What needs to be done: Retrieve every line of the data holding the word "trabajar".

#####

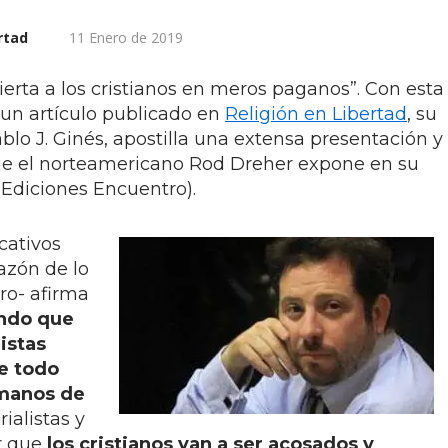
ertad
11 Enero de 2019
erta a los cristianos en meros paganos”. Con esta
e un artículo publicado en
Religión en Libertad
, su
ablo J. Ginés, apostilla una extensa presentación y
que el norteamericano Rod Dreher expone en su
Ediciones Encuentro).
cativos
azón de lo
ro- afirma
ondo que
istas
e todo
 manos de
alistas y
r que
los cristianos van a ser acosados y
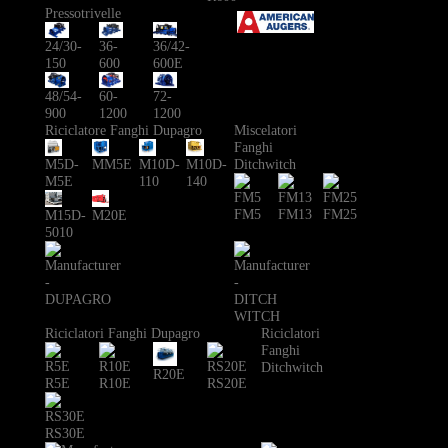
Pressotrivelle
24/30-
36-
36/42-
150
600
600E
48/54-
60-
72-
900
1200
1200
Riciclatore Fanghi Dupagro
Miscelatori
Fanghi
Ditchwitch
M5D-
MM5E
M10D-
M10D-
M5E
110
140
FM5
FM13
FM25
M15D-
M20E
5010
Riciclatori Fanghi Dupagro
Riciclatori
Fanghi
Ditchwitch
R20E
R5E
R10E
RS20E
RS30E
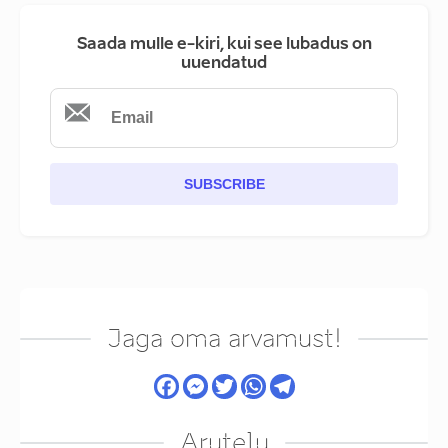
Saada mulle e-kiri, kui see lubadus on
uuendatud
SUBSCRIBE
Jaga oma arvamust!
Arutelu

#####

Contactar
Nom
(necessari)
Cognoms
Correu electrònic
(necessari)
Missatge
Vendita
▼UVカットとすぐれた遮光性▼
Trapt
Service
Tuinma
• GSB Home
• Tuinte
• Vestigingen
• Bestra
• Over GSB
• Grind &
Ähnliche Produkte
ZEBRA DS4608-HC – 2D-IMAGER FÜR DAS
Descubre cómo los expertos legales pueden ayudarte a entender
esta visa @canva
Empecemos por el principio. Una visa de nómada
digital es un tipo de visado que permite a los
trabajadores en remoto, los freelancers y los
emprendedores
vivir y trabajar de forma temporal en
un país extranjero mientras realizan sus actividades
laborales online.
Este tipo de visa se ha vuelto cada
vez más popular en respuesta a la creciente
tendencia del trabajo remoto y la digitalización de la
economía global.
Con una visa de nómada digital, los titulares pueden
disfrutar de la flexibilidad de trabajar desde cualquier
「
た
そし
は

#####

Solution for this exercise:
vivir y trabajar de forma temporal en
disfrutar de la flexibilidad de trabajar desde cualquier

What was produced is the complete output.